**Exercise tasks**
A) Please transcribe the stretch of the Jeopardy! game excerpt from "Kate Rogers, a" through "winnings total $5,800)".
B) Answer these questions using the Jeopardy! game excerpt, one per line:
(i) What is Kate Rogers's occupation?
(ii) Who founded Def Jam?
(iii) In what year did Johannes Rebmann first see and describe the snows of the African mountain?
C) Write the next part of the Jeopardy! game excerpt, picking up after its final line.

--- Document excerpt Enclosed Below ---

Last show in which set changes from blue to red in Double Jeopardy! Round, apart from #3090.

Contestants

Kate Rogers, a veterinarian from Seattle, Washington

Alberto Cangahuala, an aerospace engineer from Pasadena, California

Ronda Barker, a customer service supervisor from Springfield, Illinois (1-day champion whose cash winnings total $5,800)

Jeopardy! Round

EXPLORERS
NOVEL QUOTES
THE ENTERTAINMENT BUSINESS
FLOPS
"PU"
RICH & FAMOUS
    $100 4
In 1918 Roald Amundsen was attacked by one of these large white animals
    $100 18
"Never laugh at live dragons", warned this author in "The Hobbit" -- good advice
    $100 26
Russell Simmons & Rick Rubin founded Def Jam, the '80s' premier record label for this type of music
    $100 11
Ford, '57, flop, 'nuf said
    $100 2
It's the time of life when a young man's fancy lightly turns to thoughts of... sex
    $100 1
In 1968 this future presidential candidate's stock in E.D.S. made him a billionaire
    $200 5
In 1848 Johannes Rebmann became the first European to see & describe "the snows" of this African mountain
    $200 19
The novel that gave us the famous phrase "Tous pour un, un pour tous"

--- End of Enclosed Document excerpt ---
--- Supplied data Enclosed Below ---

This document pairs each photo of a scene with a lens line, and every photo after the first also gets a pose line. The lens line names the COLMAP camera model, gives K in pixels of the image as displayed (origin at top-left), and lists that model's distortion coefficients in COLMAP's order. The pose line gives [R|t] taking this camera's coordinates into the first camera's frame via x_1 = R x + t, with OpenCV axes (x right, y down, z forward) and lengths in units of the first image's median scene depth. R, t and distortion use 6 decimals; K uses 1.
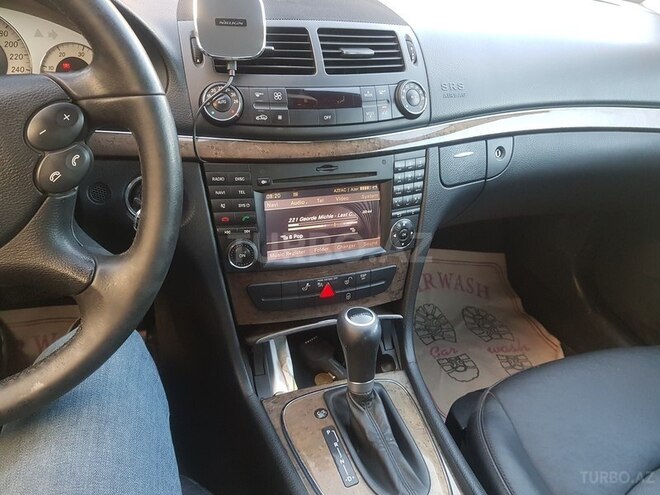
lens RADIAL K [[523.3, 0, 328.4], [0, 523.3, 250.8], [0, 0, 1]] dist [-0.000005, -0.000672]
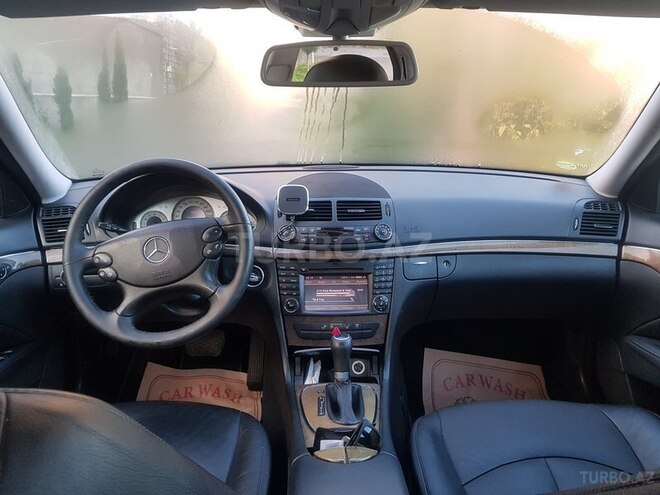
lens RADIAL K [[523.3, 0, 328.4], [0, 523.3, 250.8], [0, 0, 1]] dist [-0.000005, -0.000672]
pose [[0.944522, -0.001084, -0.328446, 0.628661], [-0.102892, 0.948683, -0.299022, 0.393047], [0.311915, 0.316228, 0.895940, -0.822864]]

--- End of Enclosed Supplied data ---
--- Supplied data Enclosed Below ---

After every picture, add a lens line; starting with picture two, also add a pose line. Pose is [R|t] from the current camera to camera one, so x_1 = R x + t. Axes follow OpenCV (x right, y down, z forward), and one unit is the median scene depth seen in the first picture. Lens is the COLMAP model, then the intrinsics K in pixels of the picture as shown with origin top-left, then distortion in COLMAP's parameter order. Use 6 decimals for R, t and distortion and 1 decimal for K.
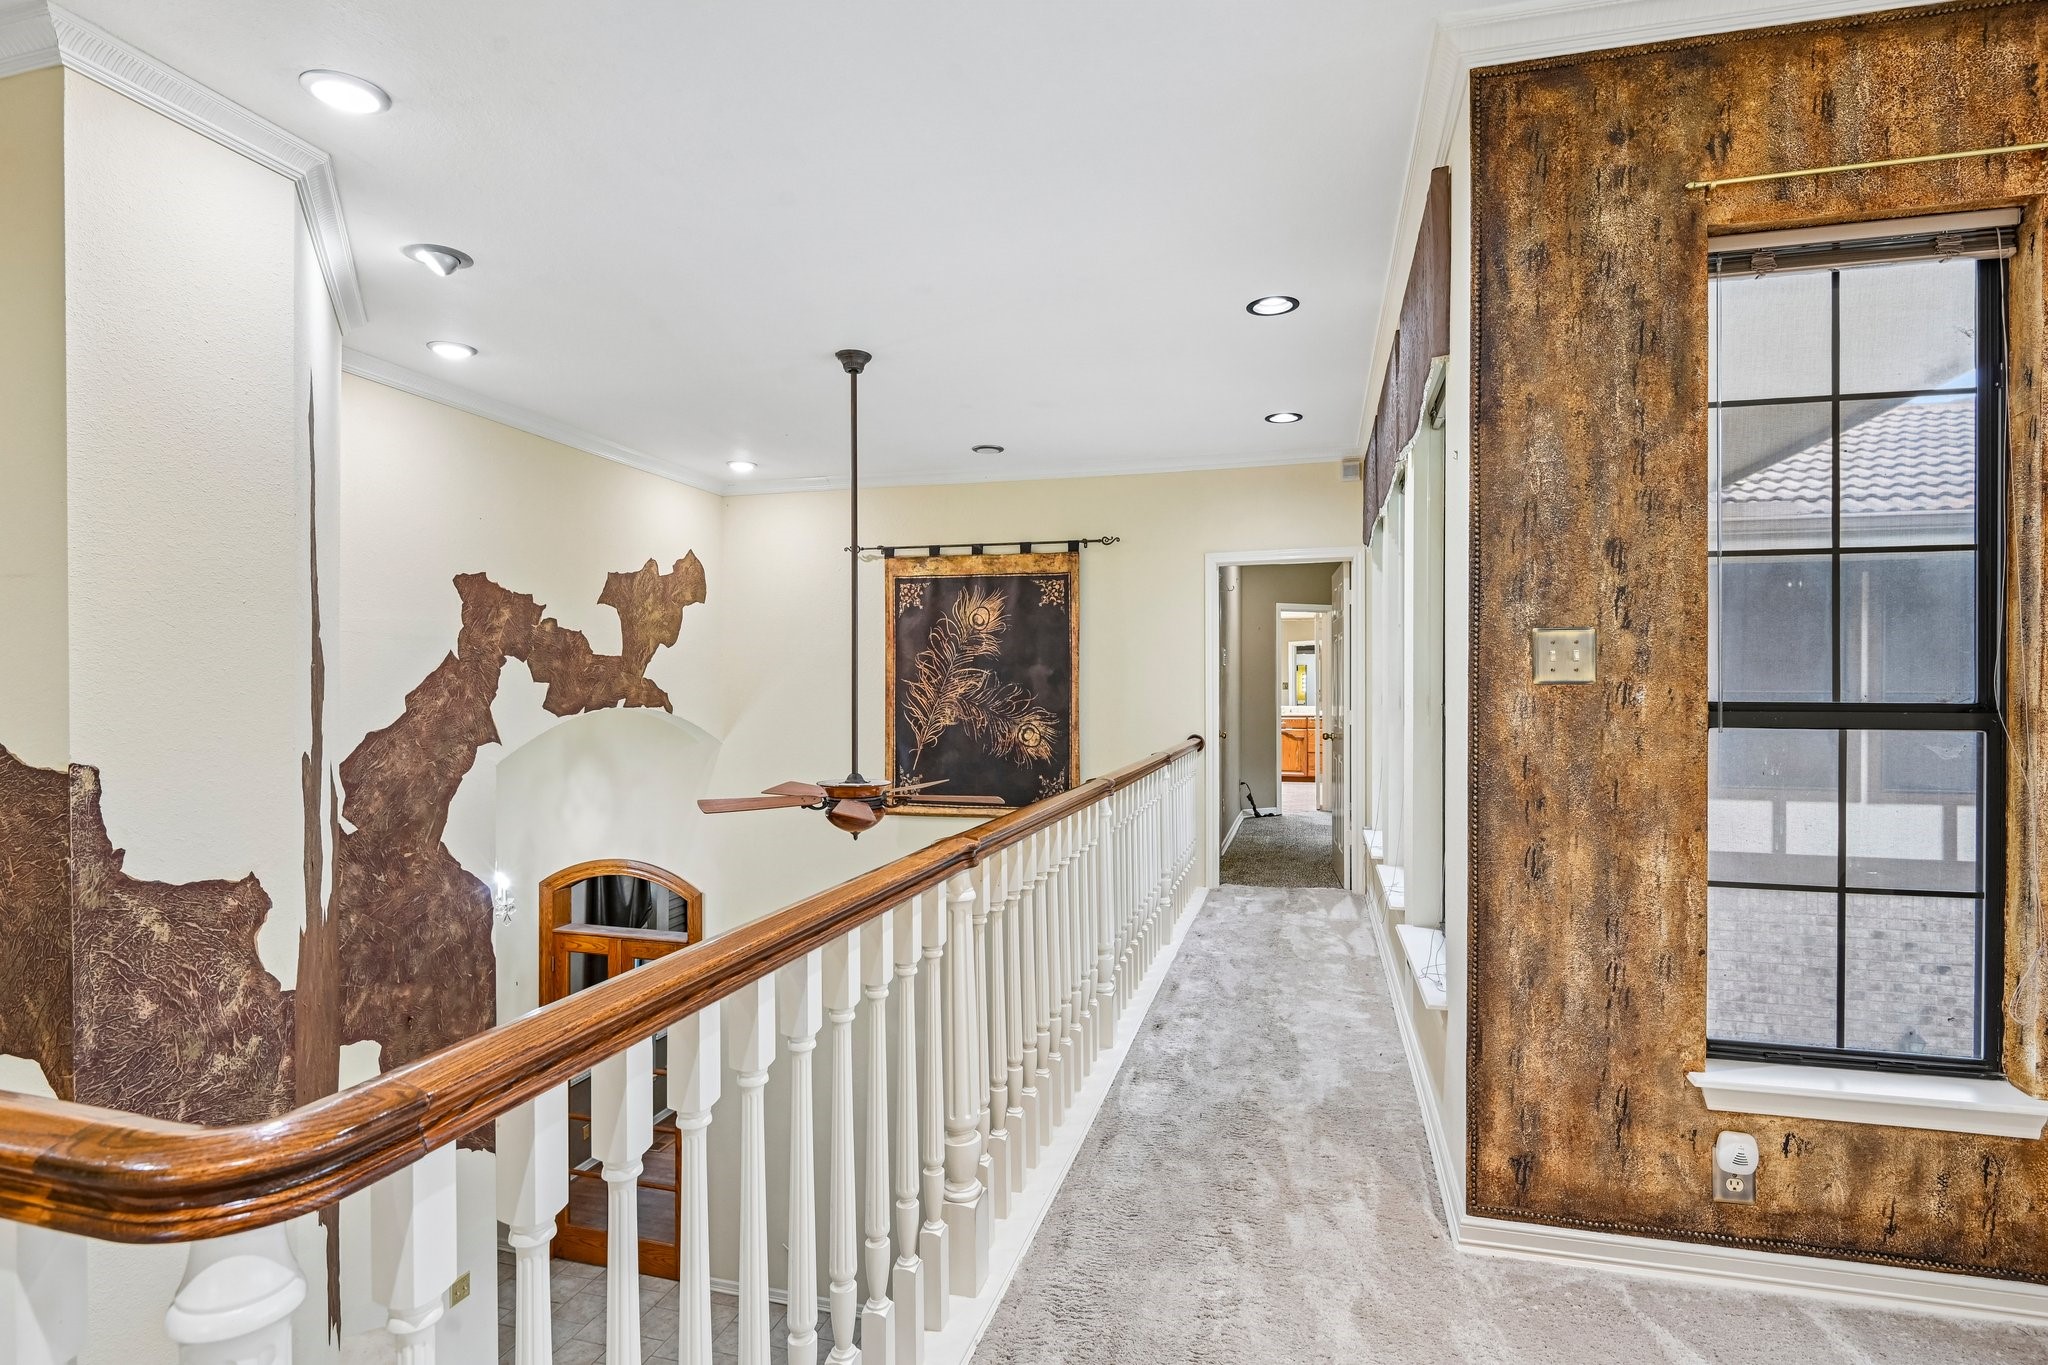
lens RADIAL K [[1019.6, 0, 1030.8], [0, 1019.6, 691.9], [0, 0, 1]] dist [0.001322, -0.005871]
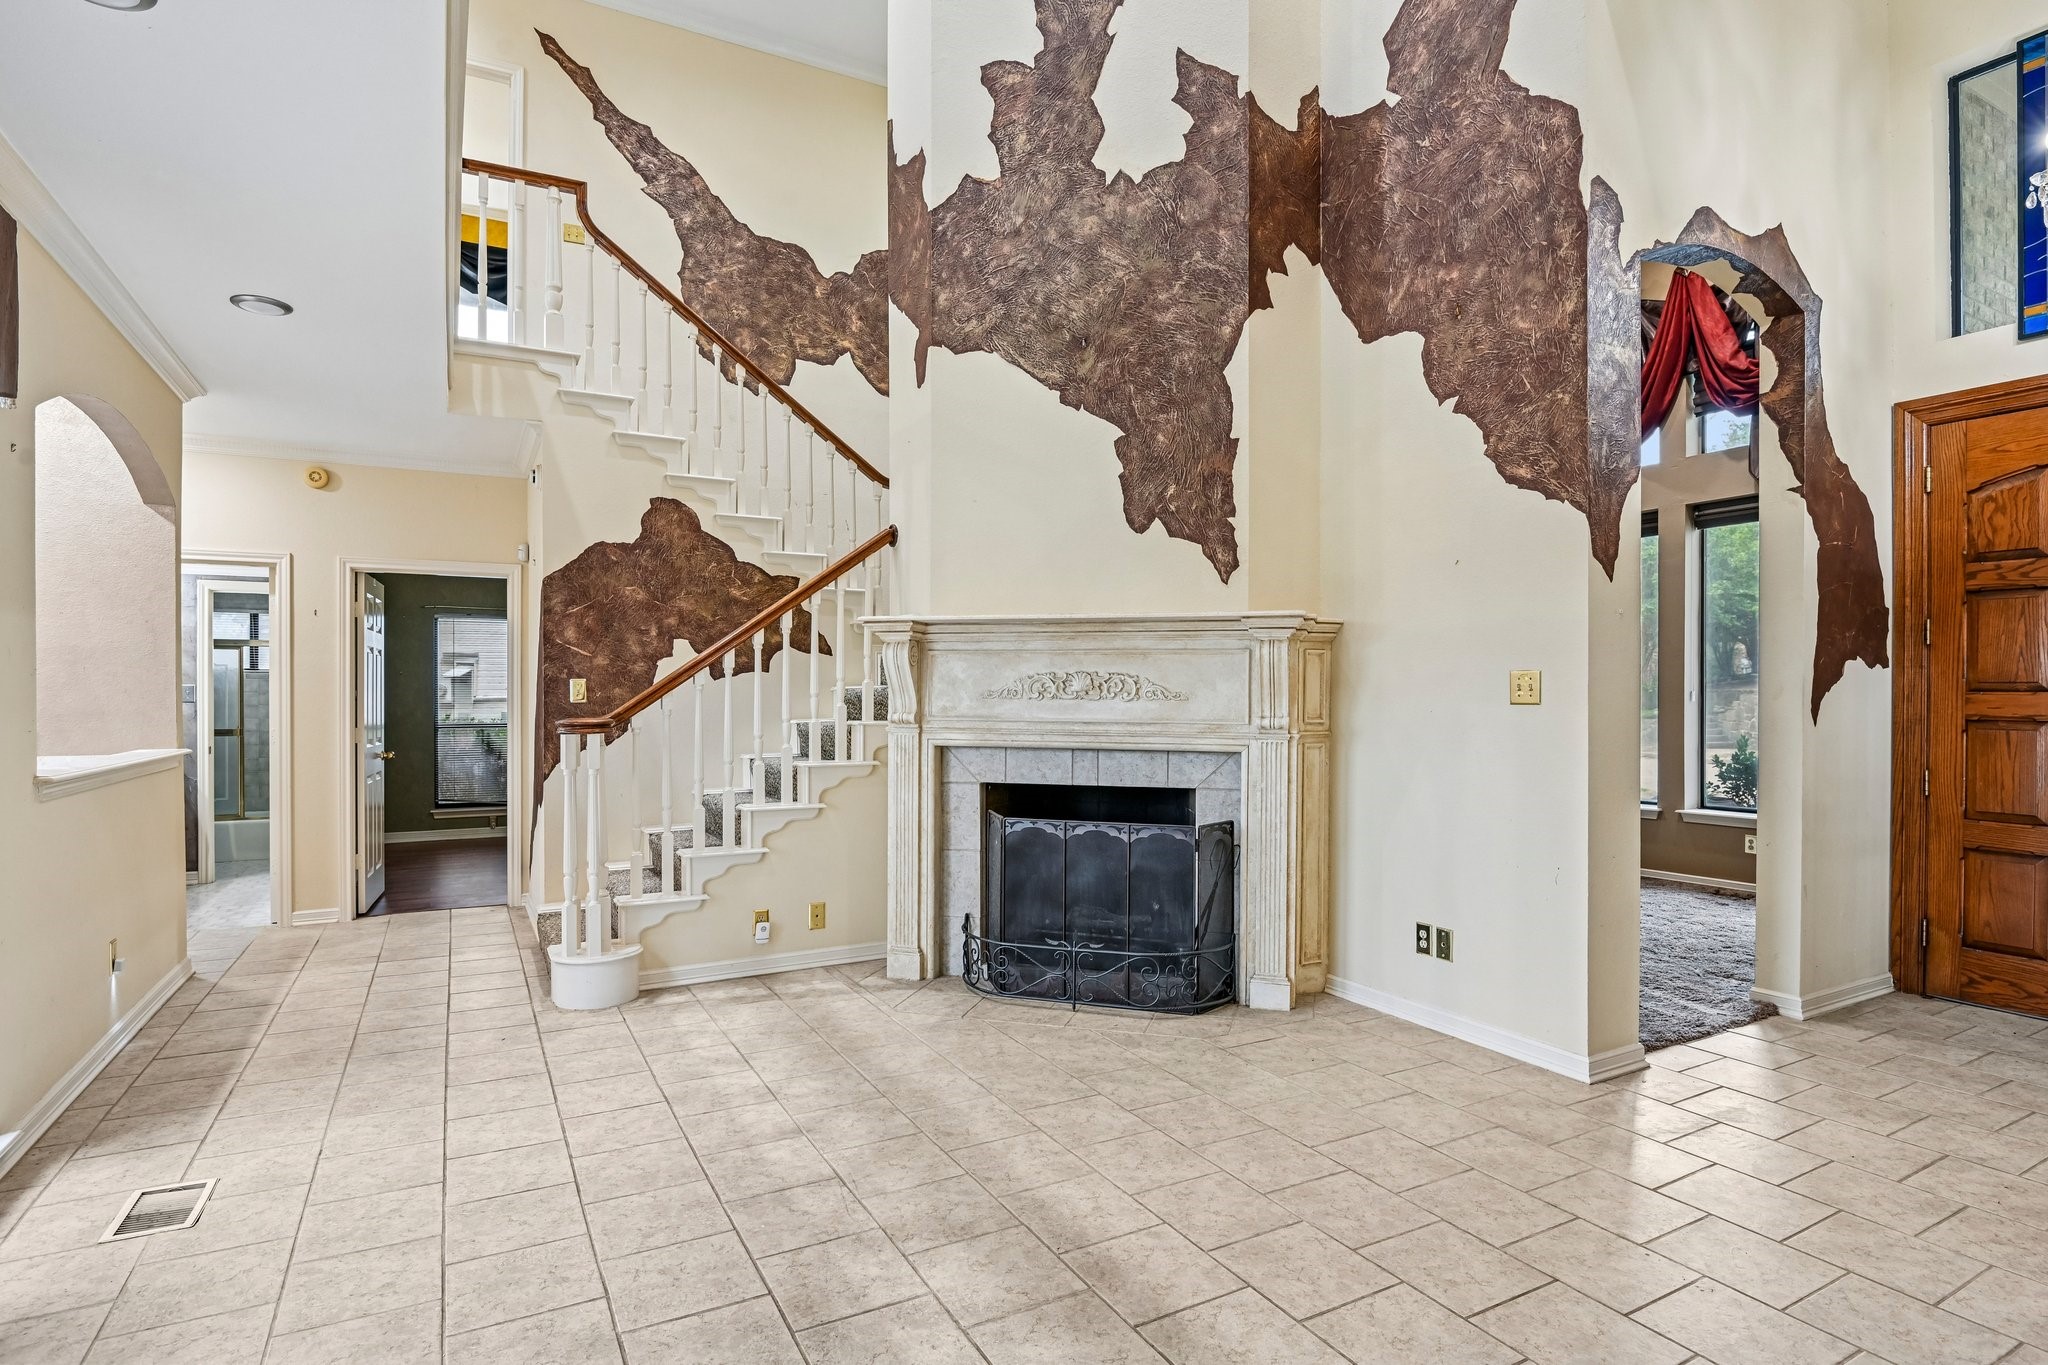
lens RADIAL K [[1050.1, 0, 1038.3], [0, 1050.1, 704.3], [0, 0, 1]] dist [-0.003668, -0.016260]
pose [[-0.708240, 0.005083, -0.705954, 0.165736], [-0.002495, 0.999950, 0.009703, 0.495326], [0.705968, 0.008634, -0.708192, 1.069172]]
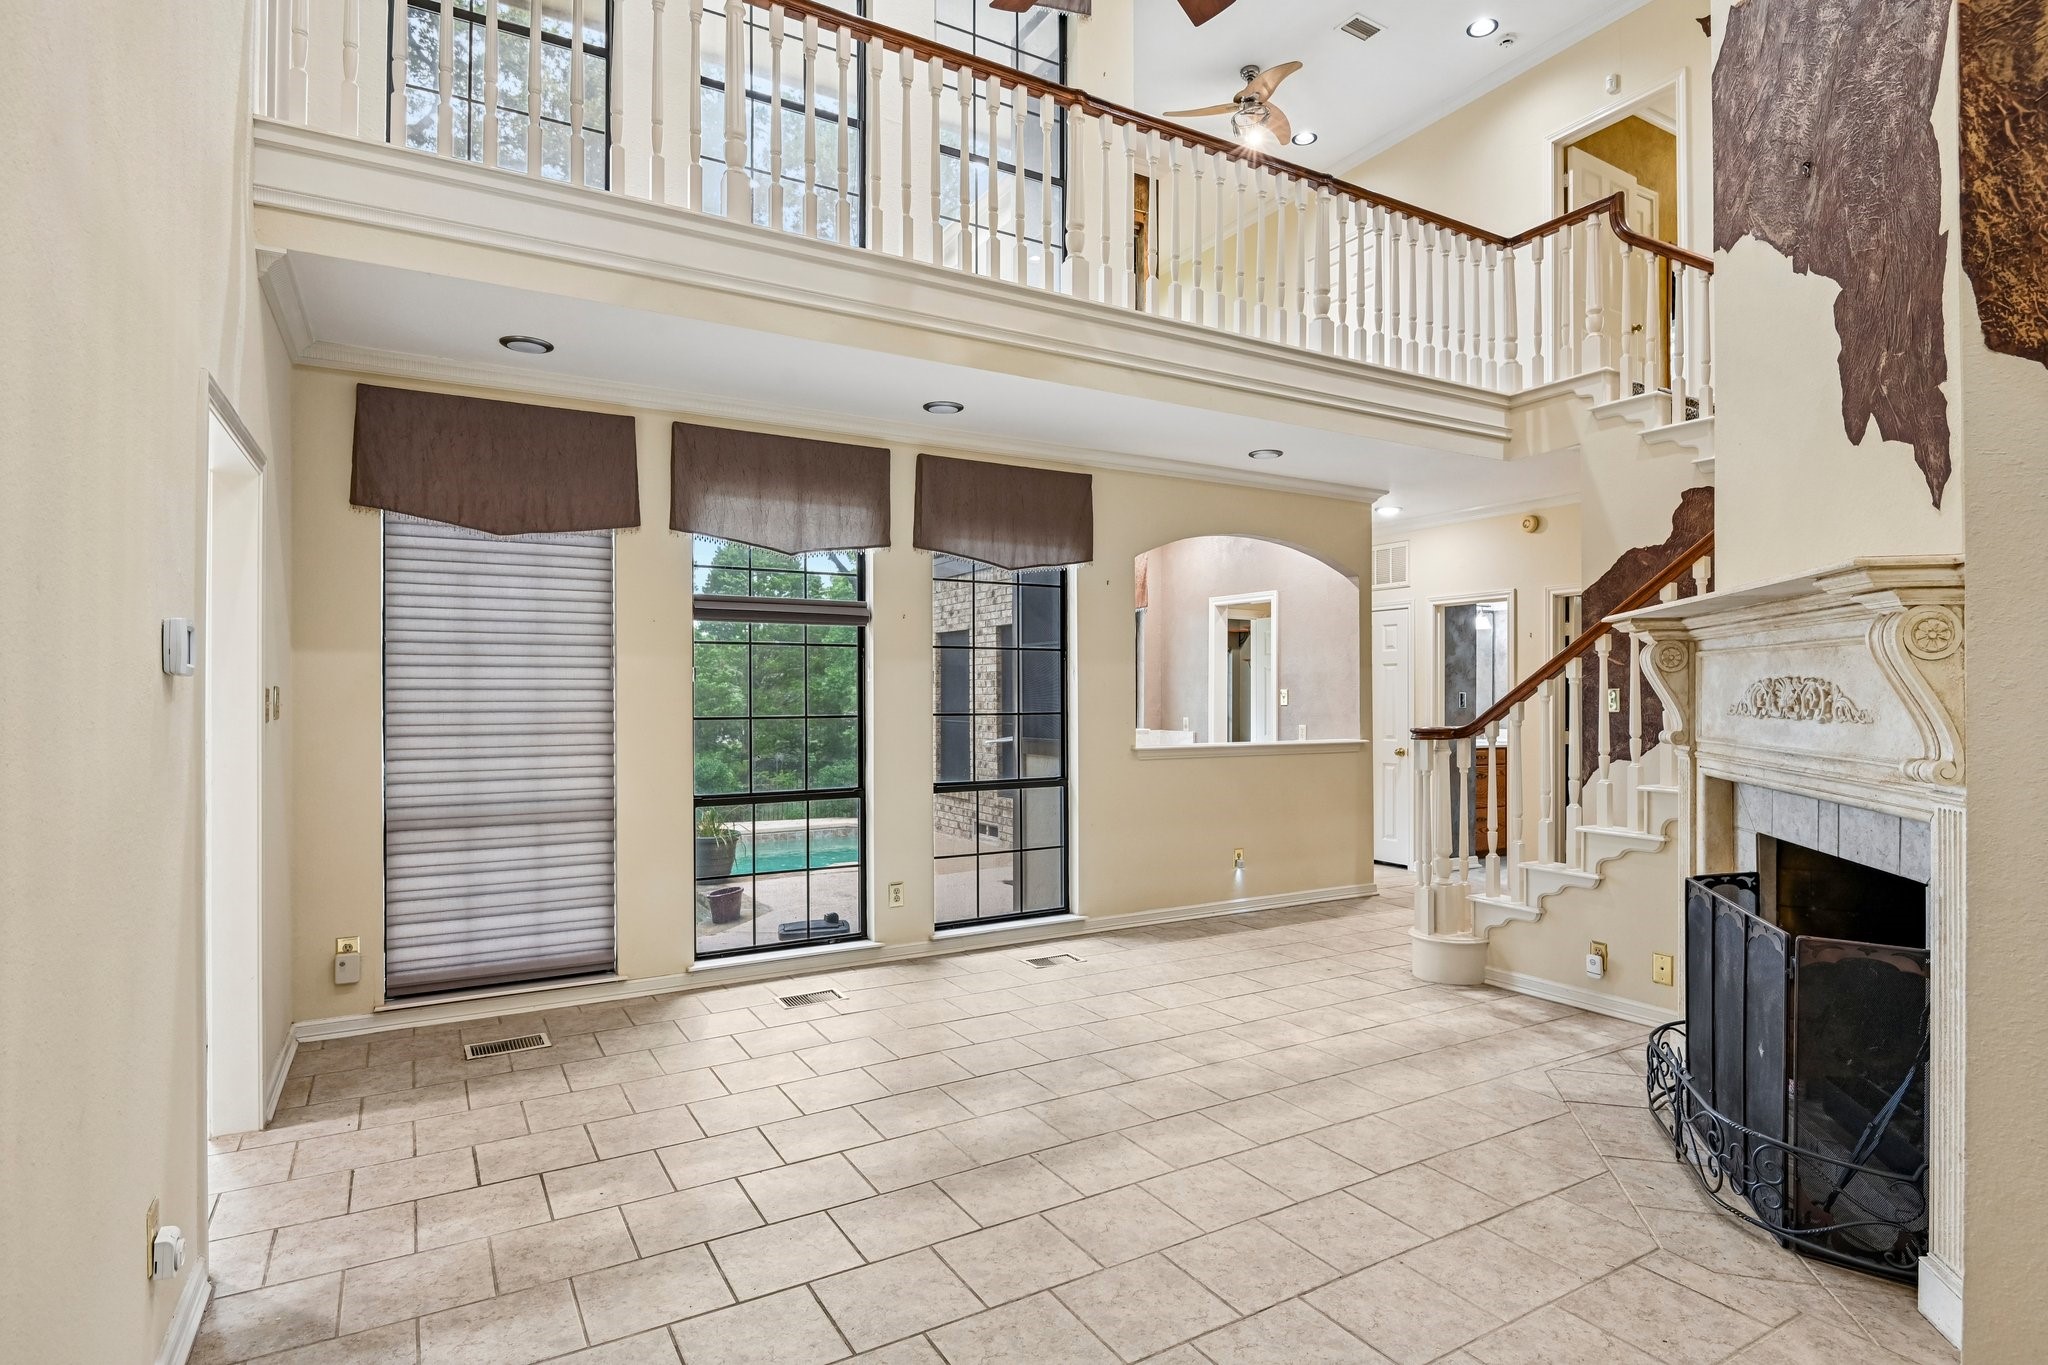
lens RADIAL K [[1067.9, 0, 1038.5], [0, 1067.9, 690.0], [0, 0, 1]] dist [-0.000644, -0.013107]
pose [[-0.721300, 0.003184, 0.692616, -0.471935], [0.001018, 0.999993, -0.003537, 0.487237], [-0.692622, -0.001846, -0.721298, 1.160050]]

--- End of Enclosed Supplied data ---

**Responses to the tasks**
A)
Kate Rogers, a veterinarian from Seattle, Washington

Alberto Cangahuala, an aerospace engineer from Pasadena, California

Ronda Barker, a customer service supervisor from Springfield, Illinois (1-day champion whose cash winnings total $5,800)

B)
(i) Veterinarian
(ii) Russell Simmons and Rick Rubin
(iii) 1848

C)
    $200 27
In 1994 Pearl Jam complained to the Justice Dept. that this company held a monopoly
    $200 16
This former NFL linebacker's show "Lawless" was sacked in March 1997 after one airing
    $200 3
Oscar De La Hoya or Evander Holyfield
    $200 7
This billionaire fashion designer introduced Polo jeans in 1996
    $300 6
Meriwether Lewis fed her ground rattlesnake rattle to speed up her labor & the birth of her child
    $300 22
Its less famous second line is "It was the age of wisdom, it was the age of foolishness"
    $300 28
Legendary promoter who ran the Fillmore West in the Bay Area & the Fillmore East in NYC
    $300 17
With teams including the Florida Blazers, this football league lasted for 1 1/2 seasons in '74-'75
    $300 12
It's another name for the cougar or mountain lion
    $300 8
A 1994 book details the "way" he became "the world's greatest investor"
    DD: $800 9
Louis Antoine de Bougainville arrived at this island in 1768 & natives gave him fowls, fruit & naked women
    $400 23
"Great men can't be ruled", she wrote in "The Fountainhead"
    $400 29
Stanley Durwood of AMC pioneered these cinemas, putting his first in a shopping mall in 1963
    $400 20
Roger Ebert called this 1980 Michael Cimino film "Painful & unpleasant to look at"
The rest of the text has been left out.